When a carrier denies coverage, does it matter how the company has handled similar claims for other policyholders? Can a policyholder look at the claim files the carrier has created and maintained in connection with other claims?
For the lawyers on both sides of a coverage lawsuit, questions about what the carrier must disclose in discovery can be outcome determinative. Policyholders and carriers have spent vast amounts of energy, money, and printer ink over the years fighting about whether, for example, the insured is entitled to discover how much the carrier has reserved on the claim, or what the carrier might have told its reinsurer about the claim. As policyholder counsel, I have never thought that it should be a particularly close question whether information of this kind is at least discoverable.
In every state, there are rules and court decisions that say, in sum and substance, that a party can obtain anything in discovery that is relevant and that might lead to the disclosure of admissible evidence. Courts view discovery as an “open season on the facts.” The amount of money a carrier reserves on a claim reflects the adjuster’s view about how much the company might have to pay to resolve it. Surely that information says something relevant about the carrier’s position on the claim.
Likewise, insurance companies nearly always have their own insurance coverage, called reinsurance, to cover some or all of the amounts that it pays its policyholder on a particular claim (or class of claims). If the carrier is telling its policyholder that the claim is clearly excluded while, at the same time, it is telling its reinsurer that there is a high probability that the claim will be covered, an interest in the search for the truth would seem to compel that those admissions should come to light. As Justice Benjamin Cardozo once said, “Sunshine is the best disinfectant.” Remarkably, though, policyholders have lost the quest for disclosure of this kind of information frequently enough to make it an issue that has to be fought on a case-by-case basis.
It isn’t a heavy lift for a court to order production of other claim files when the issue is the carrier’s pattern or practice of claim handling. But aren’t those same files also relevant to other claim handling issues?
In Florida, as in some other states, there is a statute that provides a civil remedy to a policyholder for an insurer’s bad-faith handling of a claim. The Florida law also provides that the policyholder may be entitled to punitive damages if it can show that the acts of bad-faith claim handling “occur with such frequency as to indicate a general business practice.” One sensible place to look for evidence of a general business practice would be the claim files that the carrier kept in connection with other, similar, claims for coverage.
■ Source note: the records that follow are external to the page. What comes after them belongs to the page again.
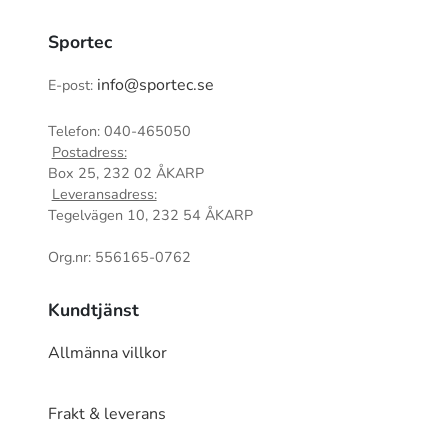
Sportec
info@sportec.se
E-post:
Telefon: 040-465050
Postadress:
Box 25, 232 02 ÅKARP
Leveransadress:
Tegelvägen 10, 232 54 ÅKARP
Org.nr: 556165-0762
Kundtjänst
Allmänna villkor
Frakt & leverans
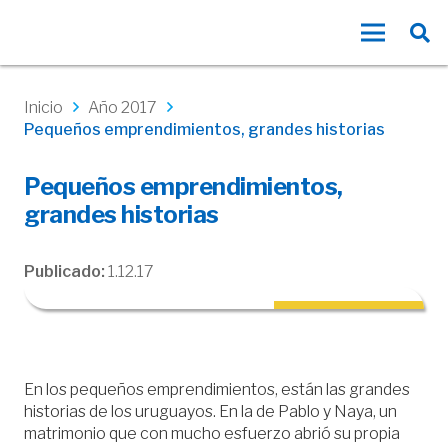
Inicio
Año 2017
Pequeños emprendimientos, grandes historias
Pequeños emprendimientos,
grandes historias
Publicado:
1.12.17
En los pequeños emprendimientos, están las grandes
historias de los uruguayos. En la de Pablo y Naya, un
matrimonio que con mucho esfuerzo abrió su propia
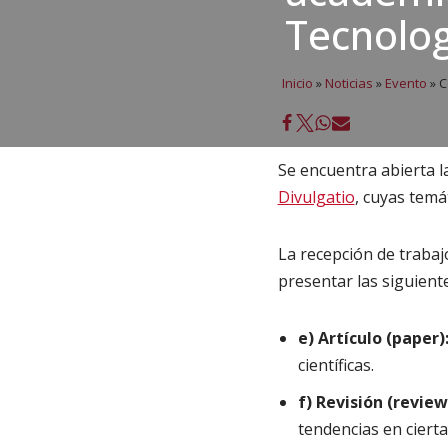
Tecnolog
Inicio
»
Noticias
»
Evento
»
C
Se encuentra abierta l
Divulgatio
, cuyas temá
La recepción de trabaj
presentar las siguient
e) Artículo (paper)
científicas.
f) Revisión (review
tendencias en ciert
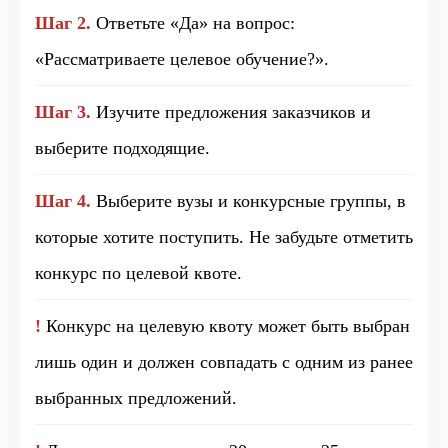
Шаг 2.
Ответьте «Да» на вопрос:
«Рассматриваете целевое обучение?».
Шаг 3.
Изучите предложения заказчиков и
выберите подходящие.
Шаг 4.
Выберите вузы и конкурсные группы, в
которые хотите поступить. Не забудьте отметить
конкурс по целевой квоте.
!
Конкурс на целевую квоту может быть выбран
лишь один и должен совпадать с одним из ранее
выбранных предложений.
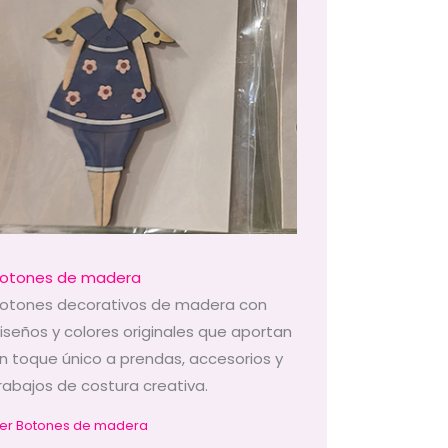
otones de madera
otones decorativos de madera con
iseños y colores originales que aportan
n toque único a prendas, accesorios y
rabajos de costura creativa.
er Botones de madera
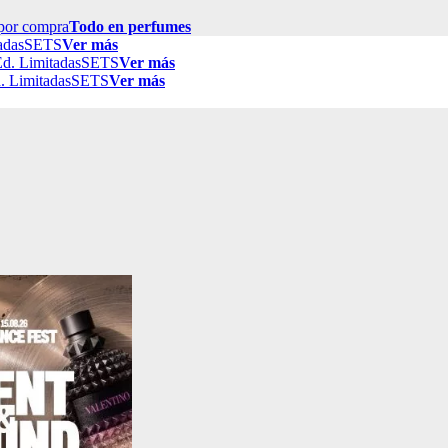
por compra
Todo en perfumes
adas
SETS
Ver más
d. Limitadas
SETS
Ver más
. Limitadas
SETS
Ver más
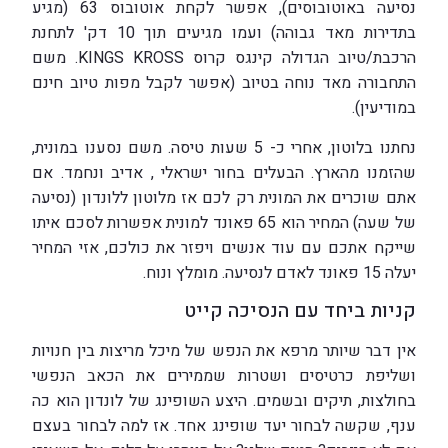
נסיעה באוטובוסים), אפשר לקחת אוטובוס 63 (מגיע
בתדירות מאד גבוהה) ועמו מגיעים תוך 10 דק' לתחנת
הרכבת/טיוב הגדולה קינגס קרוס KINGS KROSS. משם
התחבורה מאד נוחה בטיוב (אפשר לקבל מפות טיוב חינם
במודיעין).
נחתנו בלוטון, אחרי כ- 5 שעות טיסה. משם נסענו במונית,
שהזמנו מהארץ. הבעלים בחור ישראלי , אדיב ונחמד. אם
אתם שוכרים את המונית רק לכם אז מלוטון ללונדון (נסיעה
של שעה) המחיר הוא 65 פאונד למונית אפשרות לסכם איתו
שייקח אתכם עם עוד אנשים ויפזר את כולכם, אזי המחיר
יעלה 15 פאונד לאדם לנסיעה. מומלץ ונוח.
קניות ביחד עם הנסיכה קייט
אין דבר שיותר מרפא את הנפש של מיכל מריצות בין חנויות
ושליפת כרטיסים ושטרות שממירים את הכאב הנפשי
בחולצות, תיקים ובשמים. היצע השופינג של לונדון הוא כה
ענף, שקשה לבחור יעד שופינג אחד. אז למה לבחור בעצם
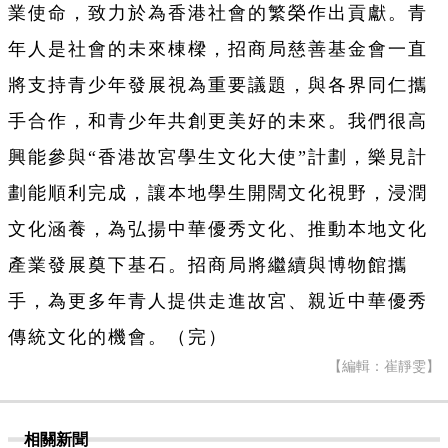
業使命，致力於為香港社會的繁榮作出貢獻。青
年人是社會的未來棟樑，招商局慈善基金會一直
將支持青少年發展視為重要議題，與各界同仁攜
手合作，和青少年共創更美好的未來。我們很高
興能參與“香港故宮學生文化大使”計劃，樂見計
劃能順利完成，讓本地學生開闊文化視野，浸潤
文化涵養，為弘揚中華優秀文化、推動本地文化
產業發展奠下基石。招商局將繼續與博物館攜
手，為更多年青人提供走進故宮、親近中華優秀
傳統文化的機會。（完）
【編輯：崔靜雯】
相關新聞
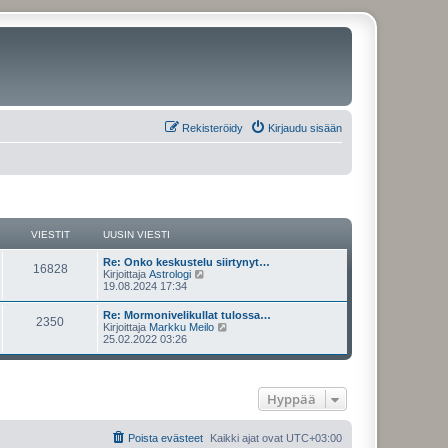
Rekisteröidy
Kirjaudu sisään
VIESTIT
UUSIN VIESTI
U
Re: Onko keskustelu siirtynyt…
V
16828
u
N
Kirjoittaja
Astrologi
s
ä
19.08.2024 17:34
i
i
y
n
t
U
Re: Mormonivelikullat tulossa…
e
V
2350
v
ä
u
N
Kirjoittaja
Markku Meilo
i
u
s
ä
25.02.2022 03:26
s
e
u
i
i
y
s
s
n
t
t
i
t
e
v
ä
i
n
i
u
v
Hyppää
i
s
e
u
i
s
s
e
t
i
t
t
s
i
n
Poista evästeet
Kaikki ajat ovat
UTC+03:00
t
v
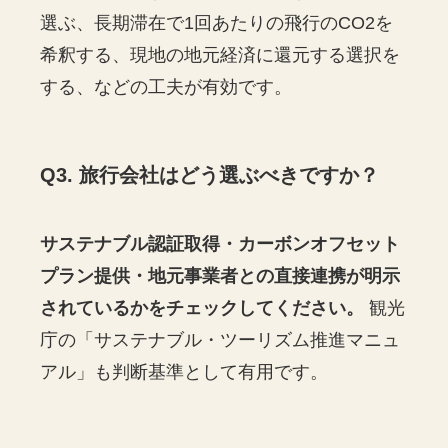
選ぶ、長期滞在で1回あたりの飛行のCO2を
希釈する、現地の地元経済に還元する選択を
する、などの工夫が有効です。
Q3. 旅行会社はどう選ぶべきですか？
サステナブル認証取得・カーボンオフセット
プラン提供・地元事業者との直接連携が明示
されているかをチェックしてください。
観光
庁の「サステナブル・ツーリズム推進マニュ
アル」も判断基準として有用です。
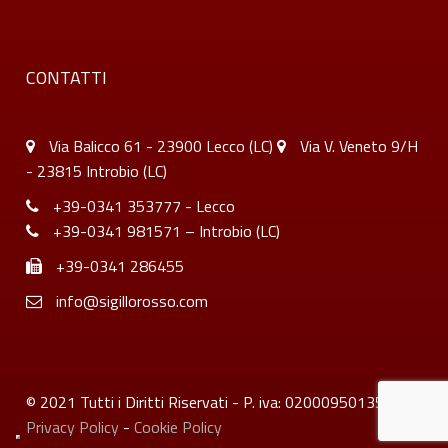
CONTATTI
Via Balicco 61 - 23900 Lecco (LC)
Via V. Veneto 9/H
- 23815 Introbio (LC)
+39-0341 353777 - Lecco
+39-0341 981571 – Introbio (LC)
+39-0341 286455
info@sigillorosso.com
© 2021 Tutti i Diritti Riservati - P. iva: 02000950135 -
Privacy Policy
-
Cookie Policy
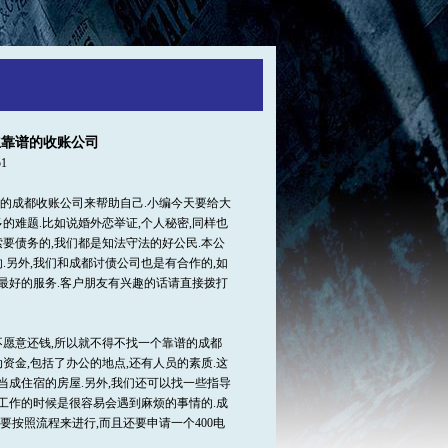
立靠谱的收账公司
1
的成都收账公司来帮助自己.小编今天要给大
的难题.比如说婚外恋举证,个人秘密,同样也
要债务的,我们都是知法守法的好公民.本公
.另外,我们和成都讨债公司也是有合作的,如
供最好的服务.客户朋友有兴趣的话请直接拨打
不愿意还钱,所以就不得不找一个靠谱的成都
资金,包括了办公的地点,还有人员的素质.这
当成住宿的房屋.另外,我们还可以找一些指导
在工作的时候是很容易会遇到麻烦的事情的.成
按照流程来进行,而且还要申请一个400电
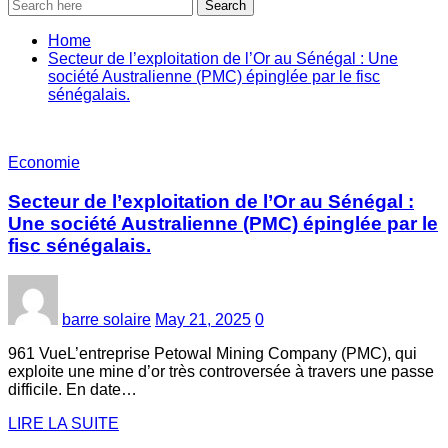
Search
Home
Secteur de l’exploitation de l’Or au Sénégal : Une
société Australienne (PMC) épinglée par le fisc
sénégalais.
Economie
Secteur de l’exploitation de l’Or au Sénégal :
Une société Australienne (PMC) épinglée par le
fisc sénégalais.
barre solaire
May 21, 2025
0
961 VueL’entreprise Petowal Mining Company (PMC), qui
exploite une mine d’or très controversée à travers une passe
difficile. En date…
LIRE LA SUITE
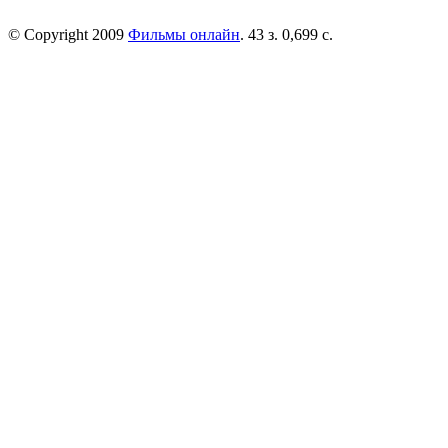
© Copyright 2009
Фильмы онлайн
. 43 з. 0,699 с.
That is precisely what the policyholder sought in First Coast Energy LLP v. Mid-Continent Casualty Co. (download a pdf of the decision here).
The case involved a claim under a pollution liability policy that the carrier had denied. A trial court rejected the denial and entered judgment in favor of the policyholder, First Coast Energy, which then brought another lawsuit in the U.S. District Court for the Middle District of Florida, claiming that the denial had violated the Florida bad-faith statute. The carrier rejected the policyholder’s request for production of claim files relating to other policyholders’ claims for coverage under similar pollution liability policies.
The district court came down firmly on the side of the policyholder and required the carrier to produce the files. (Although this unpublished decision was issued in May 2013, it is just now receiving wide attention among people who care about these kinds of things.) Interestingly, under Florida law the insurer cannot protect work product — that is, materials prepared in anticipation of litigation, which is usually subject to a privilege from disclosure — that it chooses to place in a policyholder’s claim file. Consistent with this rule, the First Coast Energy court held that the carrier would have to produce all of the materials in the other-policyholders’ files, including work product and excluding only any material subject to the attorney-client privilege.
It isn’t, perhaps, a particularly heavy lift for a court to grant discovery of other claims files where the issue is whether the carrier engaged in a pattern and practice of bad-faith claim handling. Where else would a policyholder find information relevant to that issue? A more interesting question is: Why wouldn’t this information also be relevant to the initial claim denial, irrespective of bad faith or pattern and practice? Evidence of a carrier’s disparate treatment of similar policyholders under the same policy language and under similar circumstances is relevant to (that is, it has a tendency in reason to prove) any number of questions that often arise in coverage litigation. The one that comes readily to mind is whether policy language is ambiguous.
An insurance policy is ambiguous when it is reasonably susceptible to inconsistent interpretations or meanings. The question can be important because of the rules of contract construction that courts almost universally apply to insurance policy interpretation. Because insurance policies are drafted by the insurance industry and sold to all policyholders on a take-it-or-leave-it basis, courts construe ambiguities in policy language against the drafter and in favor of coverage. If different insurance company adjusters come to different coverage conclusions when making decisions about the same policy language under the same circumstances, there can be no legitimate question that this is relevant to whether the policy language in question is ambiguous.
If, as the First Coast Energy decision makes clear, other policyholders’ claim files are discoverable because they are relevant to the question whether a carrier engaged in a pattern and practice of bad-faith claim denial, why wouldn’t those same kinds of claim files be discoverable when they are relevant to other questions that arise in coverage cases? The honest answer is: They should be.